Präses Kock begründet seinen Entwurf Leitung als Dienst mit Barmen IV und warnt vor den Verführungen der Macht und Herrschaft. Zwischen den falschen Alternativen Dominanz von Theologie und lediglich Management einer weltlichen Institution hat das Leiten in der Kirche ihr eigenes Profil zu bewahren. In Anlehnung an Johannes Busch heißt Leiten für ihn: Leben ermöglichen, schützen, zusammenführen, auf Gerechtigkeit achten, Stärken akzeptieren (59 f.).

Mit neuen Methoden des Managements wird man im 2. Teil der Sammlung der Vorträge bekannt gemacht: Controlling, Balanced Scorecard, Führung der Vergütung und systemisches Management. Caritasdirektor Manderscheid verfolgt bei den Modernisierungsstrategien solidaritätsstiftende Arrangements (105 f.). Er will das Potential bei den Hilfebedürftigen selbst besser in Anspruch nehmen und sieht es als wichtige Leitungsaufgabe an, das Bürgerengagement wieder zu beleben. Statt Leitbilder möchte er Leitbildgeschichten für die Stärkung der Motivation der Mitarbeiter erzählen (109 f.).
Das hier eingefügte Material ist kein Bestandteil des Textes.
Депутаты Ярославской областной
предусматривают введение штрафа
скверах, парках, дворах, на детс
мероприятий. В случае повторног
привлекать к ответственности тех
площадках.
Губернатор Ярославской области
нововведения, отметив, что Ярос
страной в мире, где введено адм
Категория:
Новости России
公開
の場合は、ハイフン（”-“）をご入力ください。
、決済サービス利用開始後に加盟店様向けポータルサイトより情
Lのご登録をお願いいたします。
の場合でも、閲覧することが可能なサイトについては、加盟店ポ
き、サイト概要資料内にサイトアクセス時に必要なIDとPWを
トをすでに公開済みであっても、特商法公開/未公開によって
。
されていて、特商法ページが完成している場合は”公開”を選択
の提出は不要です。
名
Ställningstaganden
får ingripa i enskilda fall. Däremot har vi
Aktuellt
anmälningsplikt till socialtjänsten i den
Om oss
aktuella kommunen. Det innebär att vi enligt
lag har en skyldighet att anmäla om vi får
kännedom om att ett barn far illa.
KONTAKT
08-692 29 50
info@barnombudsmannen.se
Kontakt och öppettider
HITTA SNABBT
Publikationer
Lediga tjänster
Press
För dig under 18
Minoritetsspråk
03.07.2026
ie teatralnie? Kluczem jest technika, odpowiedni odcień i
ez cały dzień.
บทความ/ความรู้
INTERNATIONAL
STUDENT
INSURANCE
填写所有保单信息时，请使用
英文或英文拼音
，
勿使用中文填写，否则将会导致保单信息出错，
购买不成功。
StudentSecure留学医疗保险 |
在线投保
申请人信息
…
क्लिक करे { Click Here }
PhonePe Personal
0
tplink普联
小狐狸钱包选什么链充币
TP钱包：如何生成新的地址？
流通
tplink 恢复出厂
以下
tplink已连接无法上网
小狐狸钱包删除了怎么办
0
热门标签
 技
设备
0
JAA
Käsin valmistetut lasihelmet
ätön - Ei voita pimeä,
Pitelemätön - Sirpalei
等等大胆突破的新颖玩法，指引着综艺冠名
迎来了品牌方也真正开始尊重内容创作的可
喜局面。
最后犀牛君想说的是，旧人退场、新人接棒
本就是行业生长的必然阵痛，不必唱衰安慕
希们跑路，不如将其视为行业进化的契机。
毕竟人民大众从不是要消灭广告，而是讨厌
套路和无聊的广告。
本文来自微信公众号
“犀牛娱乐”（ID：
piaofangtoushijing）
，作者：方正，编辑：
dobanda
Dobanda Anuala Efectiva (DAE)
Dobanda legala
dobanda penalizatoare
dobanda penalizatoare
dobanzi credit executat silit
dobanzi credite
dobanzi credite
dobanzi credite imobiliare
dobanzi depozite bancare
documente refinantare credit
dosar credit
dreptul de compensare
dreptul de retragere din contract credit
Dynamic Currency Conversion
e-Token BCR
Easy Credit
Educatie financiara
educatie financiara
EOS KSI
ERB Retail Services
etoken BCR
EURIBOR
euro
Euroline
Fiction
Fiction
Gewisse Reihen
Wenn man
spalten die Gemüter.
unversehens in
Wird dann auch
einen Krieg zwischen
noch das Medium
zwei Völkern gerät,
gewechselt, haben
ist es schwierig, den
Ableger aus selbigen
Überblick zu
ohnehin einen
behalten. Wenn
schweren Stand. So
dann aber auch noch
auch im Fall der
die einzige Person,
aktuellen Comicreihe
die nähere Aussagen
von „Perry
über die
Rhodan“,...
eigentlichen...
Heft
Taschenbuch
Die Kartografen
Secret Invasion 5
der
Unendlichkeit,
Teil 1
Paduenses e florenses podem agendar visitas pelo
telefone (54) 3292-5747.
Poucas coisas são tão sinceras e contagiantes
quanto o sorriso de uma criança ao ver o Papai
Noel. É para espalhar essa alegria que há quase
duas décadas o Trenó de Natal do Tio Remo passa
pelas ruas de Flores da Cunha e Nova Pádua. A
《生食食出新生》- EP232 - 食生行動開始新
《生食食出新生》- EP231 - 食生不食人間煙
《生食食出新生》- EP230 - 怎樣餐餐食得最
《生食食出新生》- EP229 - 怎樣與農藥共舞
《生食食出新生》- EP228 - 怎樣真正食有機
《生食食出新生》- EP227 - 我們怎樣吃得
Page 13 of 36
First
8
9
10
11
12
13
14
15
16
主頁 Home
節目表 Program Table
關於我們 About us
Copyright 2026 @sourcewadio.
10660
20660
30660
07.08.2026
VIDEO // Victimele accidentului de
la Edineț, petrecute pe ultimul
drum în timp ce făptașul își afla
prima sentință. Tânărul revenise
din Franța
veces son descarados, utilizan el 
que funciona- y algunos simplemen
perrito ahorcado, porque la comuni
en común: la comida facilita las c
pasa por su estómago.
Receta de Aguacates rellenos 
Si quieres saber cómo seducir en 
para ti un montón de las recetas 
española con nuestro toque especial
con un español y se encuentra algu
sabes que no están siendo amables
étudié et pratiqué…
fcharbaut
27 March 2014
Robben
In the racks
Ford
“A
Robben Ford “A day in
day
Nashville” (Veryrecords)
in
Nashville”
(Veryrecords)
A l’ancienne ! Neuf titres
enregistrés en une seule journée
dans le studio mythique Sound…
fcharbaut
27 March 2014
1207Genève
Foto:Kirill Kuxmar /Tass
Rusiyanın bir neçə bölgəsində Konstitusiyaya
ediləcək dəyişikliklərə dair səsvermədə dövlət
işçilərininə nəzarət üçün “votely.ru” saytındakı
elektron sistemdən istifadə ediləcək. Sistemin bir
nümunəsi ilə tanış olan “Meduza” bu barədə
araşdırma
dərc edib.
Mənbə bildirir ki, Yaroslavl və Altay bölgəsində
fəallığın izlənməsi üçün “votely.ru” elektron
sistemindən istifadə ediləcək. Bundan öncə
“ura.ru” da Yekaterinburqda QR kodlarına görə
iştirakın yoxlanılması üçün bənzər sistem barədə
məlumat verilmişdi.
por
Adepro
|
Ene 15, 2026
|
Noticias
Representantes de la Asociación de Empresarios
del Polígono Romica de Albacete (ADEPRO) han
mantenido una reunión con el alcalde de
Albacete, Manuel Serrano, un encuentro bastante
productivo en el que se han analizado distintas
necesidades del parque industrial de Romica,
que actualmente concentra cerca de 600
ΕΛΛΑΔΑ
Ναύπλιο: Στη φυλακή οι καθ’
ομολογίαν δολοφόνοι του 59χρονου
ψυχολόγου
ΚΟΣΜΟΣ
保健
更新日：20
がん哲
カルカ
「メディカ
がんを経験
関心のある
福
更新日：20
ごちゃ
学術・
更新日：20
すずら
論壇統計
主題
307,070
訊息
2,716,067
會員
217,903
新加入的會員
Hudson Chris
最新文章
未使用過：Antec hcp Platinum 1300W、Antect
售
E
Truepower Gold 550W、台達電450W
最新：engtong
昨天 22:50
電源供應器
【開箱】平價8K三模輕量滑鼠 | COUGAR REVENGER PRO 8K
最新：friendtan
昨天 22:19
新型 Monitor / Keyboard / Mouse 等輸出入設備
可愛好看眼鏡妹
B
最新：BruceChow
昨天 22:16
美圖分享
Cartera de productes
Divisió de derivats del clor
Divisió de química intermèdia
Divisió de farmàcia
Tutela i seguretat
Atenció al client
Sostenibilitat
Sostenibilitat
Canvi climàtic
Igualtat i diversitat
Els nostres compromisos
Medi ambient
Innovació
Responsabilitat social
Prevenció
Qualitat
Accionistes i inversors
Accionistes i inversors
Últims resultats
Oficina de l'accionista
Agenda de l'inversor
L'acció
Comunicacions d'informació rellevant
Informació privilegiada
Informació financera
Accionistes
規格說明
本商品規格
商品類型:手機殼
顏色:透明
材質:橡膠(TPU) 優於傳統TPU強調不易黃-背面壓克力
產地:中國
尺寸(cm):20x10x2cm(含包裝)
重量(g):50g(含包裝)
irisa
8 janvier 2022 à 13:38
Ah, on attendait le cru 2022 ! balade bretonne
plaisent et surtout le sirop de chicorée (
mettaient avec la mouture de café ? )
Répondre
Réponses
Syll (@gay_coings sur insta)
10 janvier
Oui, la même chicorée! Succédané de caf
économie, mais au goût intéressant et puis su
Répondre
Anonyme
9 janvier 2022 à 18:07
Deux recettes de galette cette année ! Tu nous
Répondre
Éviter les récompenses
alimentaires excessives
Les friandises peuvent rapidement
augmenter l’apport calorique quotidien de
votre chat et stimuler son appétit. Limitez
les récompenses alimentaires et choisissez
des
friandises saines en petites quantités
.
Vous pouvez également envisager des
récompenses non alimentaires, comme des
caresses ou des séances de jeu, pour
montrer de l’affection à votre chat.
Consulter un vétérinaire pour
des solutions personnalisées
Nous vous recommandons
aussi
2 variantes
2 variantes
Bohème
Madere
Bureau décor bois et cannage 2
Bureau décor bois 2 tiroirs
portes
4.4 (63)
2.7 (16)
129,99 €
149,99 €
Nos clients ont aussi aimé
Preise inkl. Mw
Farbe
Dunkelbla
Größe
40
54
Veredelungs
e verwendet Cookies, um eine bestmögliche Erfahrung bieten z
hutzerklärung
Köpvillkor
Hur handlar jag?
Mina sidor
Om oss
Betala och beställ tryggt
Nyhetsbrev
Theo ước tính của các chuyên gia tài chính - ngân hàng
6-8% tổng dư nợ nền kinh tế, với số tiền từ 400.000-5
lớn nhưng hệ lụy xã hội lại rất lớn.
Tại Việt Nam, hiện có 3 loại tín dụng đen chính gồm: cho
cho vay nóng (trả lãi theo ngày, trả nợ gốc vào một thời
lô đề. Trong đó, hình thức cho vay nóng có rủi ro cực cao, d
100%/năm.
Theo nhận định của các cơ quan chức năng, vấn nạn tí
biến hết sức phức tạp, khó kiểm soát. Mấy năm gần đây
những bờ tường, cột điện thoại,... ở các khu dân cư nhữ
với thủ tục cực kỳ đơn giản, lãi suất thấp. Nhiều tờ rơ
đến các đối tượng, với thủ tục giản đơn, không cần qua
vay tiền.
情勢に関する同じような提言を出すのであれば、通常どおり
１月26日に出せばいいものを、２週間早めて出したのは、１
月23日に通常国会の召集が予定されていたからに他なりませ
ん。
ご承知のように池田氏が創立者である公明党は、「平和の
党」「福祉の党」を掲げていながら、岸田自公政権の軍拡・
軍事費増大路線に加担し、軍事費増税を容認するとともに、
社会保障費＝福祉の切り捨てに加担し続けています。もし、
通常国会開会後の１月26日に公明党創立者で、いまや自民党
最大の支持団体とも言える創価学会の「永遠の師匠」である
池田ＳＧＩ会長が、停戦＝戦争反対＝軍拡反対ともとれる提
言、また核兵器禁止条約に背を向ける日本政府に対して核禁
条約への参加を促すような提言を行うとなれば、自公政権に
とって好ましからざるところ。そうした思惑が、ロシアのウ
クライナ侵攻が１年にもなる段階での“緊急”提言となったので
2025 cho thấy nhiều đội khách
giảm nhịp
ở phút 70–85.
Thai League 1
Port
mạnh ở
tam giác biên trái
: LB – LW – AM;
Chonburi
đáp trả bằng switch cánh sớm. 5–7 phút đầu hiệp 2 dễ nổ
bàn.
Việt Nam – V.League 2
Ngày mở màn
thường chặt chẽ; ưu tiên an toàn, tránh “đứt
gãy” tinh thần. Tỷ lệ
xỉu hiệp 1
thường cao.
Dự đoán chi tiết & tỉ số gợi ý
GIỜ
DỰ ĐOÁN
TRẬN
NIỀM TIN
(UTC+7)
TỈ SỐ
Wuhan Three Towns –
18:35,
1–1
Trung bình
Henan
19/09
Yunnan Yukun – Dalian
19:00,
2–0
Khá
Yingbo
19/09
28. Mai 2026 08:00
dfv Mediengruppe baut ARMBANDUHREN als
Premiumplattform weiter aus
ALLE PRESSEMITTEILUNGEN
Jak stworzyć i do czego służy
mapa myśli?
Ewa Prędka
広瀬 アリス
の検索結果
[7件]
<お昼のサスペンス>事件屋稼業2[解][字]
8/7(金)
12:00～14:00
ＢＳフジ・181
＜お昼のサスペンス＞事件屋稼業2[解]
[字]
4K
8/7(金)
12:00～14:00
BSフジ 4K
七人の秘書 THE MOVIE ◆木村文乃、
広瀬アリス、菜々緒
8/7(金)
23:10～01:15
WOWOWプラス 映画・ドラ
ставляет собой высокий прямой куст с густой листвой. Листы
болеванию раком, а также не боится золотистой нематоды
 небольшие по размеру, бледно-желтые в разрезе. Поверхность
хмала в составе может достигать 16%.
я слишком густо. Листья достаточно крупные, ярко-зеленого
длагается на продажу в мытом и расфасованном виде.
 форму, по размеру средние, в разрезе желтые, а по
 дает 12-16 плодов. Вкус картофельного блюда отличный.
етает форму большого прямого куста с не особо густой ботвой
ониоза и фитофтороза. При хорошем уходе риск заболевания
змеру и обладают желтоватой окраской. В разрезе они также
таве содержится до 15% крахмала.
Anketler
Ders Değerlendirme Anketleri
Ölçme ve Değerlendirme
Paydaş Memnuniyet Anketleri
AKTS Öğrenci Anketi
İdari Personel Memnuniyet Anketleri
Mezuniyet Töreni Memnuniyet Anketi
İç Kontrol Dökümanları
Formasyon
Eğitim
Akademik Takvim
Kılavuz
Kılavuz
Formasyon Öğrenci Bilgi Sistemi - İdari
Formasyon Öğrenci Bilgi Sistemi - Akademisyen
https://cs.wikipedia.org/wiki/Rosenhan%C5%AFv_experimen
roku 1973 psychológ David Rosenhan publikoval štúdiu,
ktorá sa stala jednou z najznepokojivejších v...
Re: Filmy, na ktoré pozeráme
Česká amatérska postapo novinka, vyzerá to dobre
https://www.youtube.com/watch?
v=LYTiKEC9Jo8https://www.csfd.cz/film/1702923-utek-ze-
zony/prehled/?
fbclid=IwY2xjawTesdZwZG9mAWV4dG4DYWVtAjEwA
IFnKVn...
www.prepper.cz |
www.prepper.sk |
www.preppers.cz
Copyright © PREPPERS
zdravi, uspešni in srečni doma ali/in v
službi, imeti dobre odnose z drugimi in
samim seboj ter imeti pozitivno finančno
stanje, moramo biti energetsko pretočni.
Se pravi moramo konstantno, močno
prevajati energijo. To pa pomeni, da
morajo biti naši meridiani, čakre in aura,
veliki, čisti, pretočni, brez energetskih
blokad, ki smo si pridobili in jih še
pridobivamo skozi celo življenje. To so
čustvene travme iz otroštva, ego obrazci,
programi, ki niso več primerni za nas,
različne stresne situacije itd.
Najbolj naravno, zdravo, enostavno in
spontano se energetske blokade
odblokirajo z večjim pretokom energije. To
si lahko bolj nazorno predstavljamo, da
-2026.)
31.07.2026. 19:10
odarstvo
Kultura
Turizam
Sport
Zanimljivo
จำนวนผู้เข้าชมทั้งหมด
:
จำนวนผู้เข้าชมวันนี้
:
Der dem Krankenhausmanagement gewidmete 3. Teil enthält wichtige Anregungen für das Leitungsverständnis auch über den Krankenhausbereich hinaus. Am Beispiel des Krankenhauses wird die Reformbedürftigkeit sozialer Systeme deutlich. Die Konsequenzen sind für die Leitungsarbeit eminent. Hatte man früher die Klinik als Trainingsfeld für Seelsorge angesehen, so kann sie heute als Übungsfeld für Leitungsarbeit auch in anderen Bereichen gesehen werden.

Bei den im 4. Teil abgehandelten Konsequenzen für Ausbildung und Studium werden sowohl Defizite sichtbar als auch Chancen dargestellt. So sollten die Ausführungen von Reinhard Schmidt-Rost über die Verwendung von Theologen in der Führung von Unternehmen bei der Gestaltung des Studiums beachtet werden. Die theologische Ausbildung muss auf Führung vorbereiten, die Sachgerechtigkeit und Menschendienlichkeit verbindet (205 f.). Man ist an den alten Schleiermacher erinnert.

Klaus Hildemann ist dafür zu danken, dass nicht nur Anregungen für die Leitung sozialer Unternehmen gegeben worden sind. Wo immer in Kirche und Diakonie Menschen Führung zu übernehmen haben, werden sie in dem vorliegenden Band Ermutigung und Orientierung finden.